Social distancing in prison is impossible. There are simply just too many people being warehoused in too small a space.”

Original e-mail. “They continue ramping up the stupidity level when it comes to quarantine policies. First, they were filling up the gym with people who might be infected. Then they started clearing out cells in 5-unit for those who test positive. Where do they put all those displaced prisoners? In other housing units’ day rooms. They put 16 supposedly not-sick prisoners in this small day room and, not only is this crowded for them, but these are additional people using the bathrooms, showers, phones, kitchenette, etc. And I say supposedly not sick because one of them turned out to be sick and they had to quarantine everyone in that day room. They have since filled it back up. Plus, others from 5-unit who were lucky enough to get into a cell have also been removed for illness. 

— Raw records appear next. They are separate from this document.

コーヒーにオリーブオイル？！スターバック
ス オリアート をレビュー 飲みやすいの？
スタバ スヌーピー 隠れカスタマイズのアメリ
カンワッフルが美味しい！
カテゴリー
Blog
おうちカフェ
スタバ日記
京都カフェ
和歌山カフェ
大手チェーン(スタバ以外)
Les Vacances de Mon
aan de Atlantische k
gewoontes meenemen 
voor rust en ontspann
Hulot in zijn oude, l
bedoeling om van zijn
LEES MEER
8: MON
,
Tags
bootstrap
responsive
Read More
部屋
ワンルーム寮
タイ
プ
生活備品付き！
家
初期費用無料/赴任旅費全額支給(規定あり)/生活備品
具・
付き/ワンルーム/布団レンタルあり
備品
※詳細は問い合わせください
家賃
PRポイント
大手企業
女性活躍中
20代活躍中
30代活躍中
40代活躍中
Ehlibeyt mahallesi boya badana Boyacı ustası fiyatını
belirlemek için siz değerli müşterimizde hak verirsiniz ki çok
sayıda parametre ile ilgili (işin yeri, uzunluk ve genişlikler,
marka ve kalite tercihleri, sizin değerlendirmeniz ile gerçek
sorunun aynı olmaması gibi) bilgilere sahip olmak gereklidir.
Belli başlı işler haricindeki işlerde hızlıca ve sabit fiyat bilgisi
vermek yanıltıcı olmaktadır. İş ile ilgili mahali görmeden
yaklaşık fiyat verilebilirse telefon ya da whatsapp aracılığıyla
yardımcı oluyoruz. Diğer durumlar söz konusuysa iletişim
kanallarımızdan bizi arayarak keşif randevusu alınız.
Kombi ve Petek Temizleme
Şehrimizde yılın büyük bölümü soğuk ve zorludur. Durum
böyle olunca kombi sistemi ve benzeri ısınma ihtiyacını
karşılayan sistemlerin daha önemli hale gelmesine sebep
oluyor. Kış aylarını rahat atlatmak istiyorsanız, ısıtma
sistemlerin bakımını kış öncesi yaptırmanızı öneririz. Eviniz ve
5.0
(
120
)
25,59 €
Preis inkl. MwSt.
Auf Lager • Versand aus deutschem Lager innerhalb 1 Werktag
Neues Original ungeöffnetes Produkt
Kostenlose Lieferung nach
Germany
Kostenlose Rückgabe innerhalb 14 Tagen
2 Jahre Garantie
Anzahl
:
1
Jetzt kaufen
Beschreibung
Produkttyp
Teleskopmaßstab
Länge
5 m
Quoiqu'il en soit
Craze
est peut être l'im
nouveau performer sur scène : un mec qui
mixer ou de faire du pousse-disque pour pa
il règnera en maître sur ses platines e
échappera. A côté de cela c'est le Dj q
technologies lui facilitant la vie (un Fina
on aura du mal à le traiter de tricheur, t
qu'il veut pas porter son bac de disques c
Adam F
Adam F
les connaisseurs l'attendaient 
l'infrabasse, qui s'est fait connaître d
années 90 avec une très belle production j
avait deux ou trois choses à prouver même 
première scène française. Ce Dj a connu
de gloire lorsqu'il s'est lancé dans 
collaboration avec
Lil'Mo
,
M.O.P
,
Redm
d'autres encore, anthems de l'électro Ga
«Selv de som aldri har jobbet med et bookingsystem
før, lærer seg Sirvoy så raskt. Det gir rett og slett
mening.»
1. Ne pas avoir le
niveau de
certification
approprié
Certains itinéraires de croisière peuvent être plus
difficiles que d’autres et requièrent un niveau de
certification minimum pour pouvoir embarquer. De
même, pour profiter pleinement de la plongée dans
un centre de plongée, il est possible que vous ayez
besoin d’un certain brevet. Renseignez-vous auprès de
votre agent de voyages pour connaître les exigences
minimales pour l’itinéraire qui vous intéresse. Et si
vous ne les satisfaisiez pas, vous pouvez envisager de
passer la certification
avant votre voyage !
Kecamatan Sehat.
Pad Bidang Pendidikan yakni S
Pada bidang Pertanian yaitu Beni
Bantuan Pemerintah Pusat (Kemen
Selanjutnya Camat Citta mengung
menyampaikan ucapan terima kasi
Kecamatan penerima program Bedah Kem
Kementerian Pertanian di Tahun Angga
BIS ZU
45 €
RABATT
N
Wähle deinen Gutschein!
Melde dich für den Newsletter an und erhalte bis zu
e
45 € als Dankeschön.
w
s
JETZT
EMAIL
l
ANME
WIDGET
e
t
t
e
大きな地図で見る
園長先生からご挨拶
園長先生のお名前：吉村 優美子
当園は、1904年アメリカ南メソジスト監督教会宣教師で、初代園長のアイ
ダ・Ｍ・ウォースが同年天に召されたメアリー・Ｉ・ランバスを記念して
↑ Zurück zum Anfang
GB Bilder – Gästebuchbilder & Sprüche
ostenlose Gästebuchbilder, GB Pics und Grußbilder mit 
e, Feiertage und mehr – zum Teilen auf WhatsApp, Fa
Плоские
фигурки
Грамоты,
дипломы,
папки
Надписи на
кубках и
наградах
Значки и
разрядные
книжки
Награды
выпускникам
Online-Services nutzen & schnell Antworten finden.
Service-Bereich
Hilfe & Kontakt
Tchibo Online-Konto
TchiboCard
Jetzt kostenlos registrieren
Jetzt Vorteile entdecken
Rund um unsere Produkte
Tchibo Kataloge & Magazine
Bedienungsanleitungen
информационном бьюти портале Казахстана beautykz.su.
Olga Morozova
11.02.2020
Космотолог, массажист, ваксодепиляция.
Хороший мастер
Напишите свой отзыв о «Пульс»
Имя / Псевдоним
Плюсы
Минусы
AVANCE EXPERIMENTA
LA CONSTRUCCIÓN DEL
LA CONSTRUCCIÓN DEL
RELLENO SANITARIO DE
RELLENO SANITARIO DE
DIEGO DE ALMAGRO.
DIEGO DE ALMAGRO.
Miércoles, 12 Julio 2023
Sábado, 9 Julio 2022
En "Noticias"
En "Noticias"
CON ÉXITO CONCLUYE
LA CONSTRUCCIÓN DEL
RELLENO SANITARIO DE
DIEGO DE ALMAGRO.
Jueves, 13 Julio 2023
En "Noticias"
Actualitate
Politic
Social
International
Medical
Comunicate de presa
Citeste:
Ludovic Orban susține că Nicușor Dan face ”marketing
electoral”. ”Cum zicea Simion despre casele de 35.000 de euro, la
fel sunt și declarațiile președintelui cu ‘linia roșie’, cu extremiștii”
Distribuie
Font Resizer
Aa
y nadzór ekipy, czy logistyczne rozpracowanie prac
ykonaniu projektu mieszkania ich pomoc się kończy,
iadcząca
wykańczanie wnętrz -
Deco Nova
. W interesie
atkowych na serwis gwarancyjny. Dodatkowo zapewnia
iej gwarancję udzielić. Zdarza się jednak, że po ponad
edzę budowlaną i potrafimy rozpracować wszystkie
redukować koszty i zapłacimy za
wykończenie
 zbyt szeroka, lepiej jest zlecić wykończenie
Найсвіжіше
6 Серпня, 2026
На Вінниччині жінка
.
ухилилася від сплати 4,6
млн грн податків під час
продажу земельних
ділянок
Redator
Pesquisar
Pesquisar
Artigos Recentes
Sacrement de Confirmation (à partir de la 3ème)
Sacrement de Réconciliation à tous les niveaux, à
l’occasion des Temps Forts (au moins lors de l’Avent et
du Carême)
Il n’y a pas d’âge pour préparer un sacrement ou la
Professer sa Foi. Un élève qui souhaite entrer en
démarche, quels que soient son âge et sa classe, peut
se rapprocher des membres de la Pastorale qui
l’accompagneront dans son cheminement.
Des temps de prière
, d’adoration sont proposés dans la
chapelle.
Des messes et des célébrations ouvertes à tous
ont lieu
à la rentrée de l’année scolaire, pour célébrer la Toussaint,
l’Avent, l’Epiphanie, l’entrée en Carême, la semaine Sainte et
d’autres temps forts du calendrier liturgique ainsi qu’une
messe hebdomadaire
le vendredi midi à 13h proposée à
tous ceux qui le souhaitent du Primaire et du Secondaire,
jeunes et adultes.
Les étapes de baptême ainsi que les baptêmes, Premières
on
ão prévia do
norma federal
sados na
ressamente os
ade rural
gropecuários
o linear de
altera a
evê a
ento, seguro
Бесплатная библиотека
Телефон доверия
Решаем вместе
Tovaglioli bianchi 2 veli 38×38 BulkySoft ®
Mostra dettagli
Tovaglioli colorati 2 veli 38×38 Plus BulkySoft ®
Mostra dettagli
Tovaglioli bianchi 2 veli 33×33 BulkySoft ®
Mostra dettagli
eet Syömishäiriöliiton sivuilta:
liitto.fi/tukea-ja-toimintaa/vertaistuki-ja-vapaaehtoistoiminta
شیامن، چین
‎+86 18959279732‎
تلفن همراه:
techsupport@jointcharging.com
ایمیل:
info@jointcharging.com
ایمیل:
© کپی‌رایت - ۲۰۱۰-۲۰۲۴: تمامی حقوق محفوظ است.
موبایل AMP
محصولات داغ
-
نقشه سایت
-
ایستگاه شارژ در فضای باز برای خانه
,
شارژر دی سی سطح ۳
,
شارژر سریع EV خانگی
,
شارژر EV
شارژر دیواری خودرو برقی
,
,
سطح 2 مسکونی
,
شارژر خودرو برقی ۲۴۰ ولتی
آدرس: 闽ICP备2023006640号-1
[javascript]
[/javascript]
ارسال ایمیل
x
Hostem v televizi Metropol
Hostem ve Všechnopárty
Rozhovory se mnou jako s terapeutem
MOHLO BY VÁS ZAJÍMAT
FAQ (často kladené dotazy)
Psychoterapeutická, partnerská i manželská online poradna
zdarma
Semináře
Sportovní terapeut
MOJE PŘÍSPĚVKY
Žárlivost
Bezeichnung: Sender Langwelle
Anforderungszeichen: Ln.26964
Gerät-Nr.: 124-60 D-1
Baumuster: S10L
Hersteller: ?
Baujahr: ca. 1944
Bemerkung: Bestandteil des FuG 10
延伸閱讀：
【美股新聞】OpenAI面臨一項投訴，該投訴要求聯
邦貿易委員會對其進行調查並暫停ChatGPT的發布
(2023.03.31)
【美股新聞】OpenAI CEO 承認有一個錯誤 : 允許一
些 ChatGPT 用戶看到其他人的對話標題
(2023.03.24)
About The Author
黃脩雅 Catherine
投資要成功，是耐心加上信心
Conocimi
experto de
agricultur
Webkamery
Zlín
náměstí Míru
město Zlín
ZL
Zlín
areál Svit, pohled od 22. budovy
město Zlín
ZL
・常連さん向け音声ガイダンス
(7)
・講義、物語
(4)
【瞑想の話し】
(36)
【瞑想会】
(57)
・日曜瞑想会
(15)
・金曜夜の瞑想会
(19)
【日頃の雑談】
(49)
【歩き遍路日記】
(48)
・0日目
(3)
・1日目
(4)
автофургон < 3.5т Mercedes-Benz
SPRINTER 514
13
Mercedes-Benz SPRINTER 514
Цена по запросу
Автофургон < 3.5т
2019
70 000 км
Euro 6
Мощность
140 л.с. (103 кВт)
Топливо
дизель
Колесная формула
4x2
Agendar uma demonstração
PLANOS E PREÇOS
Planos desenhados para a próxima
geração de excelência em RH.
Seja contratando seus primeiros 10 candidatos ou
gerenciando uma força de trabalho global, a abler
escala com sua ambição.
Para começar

So, if you’re sick (not necessarily with the coronavirus), they pack you up, segregate from everyone, and if you test positive, send you to another facility. Though not everyone transfers. If you stay, once you’re clear of the virus, you go to an overcrowded day room, get your property back, and hopefully someday get a cell. If you are the bunkie of someone who reports symptoms, you still get quarantined for at least two weeks and you have to take the day room trip. It’s no wonder the virus is spreading like it does in here–no one wants to report it unless they don’t care where they go.

Instead of allowing limited day room and yard access like they were in the beginning, we are confined to our individual wings. Now, instead of prisoners with space to spread out and able to get fresh air and sunshine, we are jam-packed in small spaces not meant for gatherings: cells (I’ve seen as many as five prisoners hanging out in one cell) and the bathroom (prisoners sitting on toilets like they’re chairs to talk to their homies or working out [some actually do push-ups on the bathroom floor!]), while breathing in all this stagnant air with potential germs in it.

Oh, and the infected they’re riding out are going to facilities with no reported cases of the COVID-19. So it seems like it’s only a matter of time before those places are locked down. It’s a nightmare in here and people are beginning to show their stress. The prison does nothing to help, their policies push people away, and the guards treat us like pariah even though they’re the ones who brought it in here.

Well, I’m out. Print that. Get word out about what’s going on. Get juvies, elderly, sick, and foreigners out. Sign petitions. Start petitions. Hollar at politicians. Have your friends do the same.”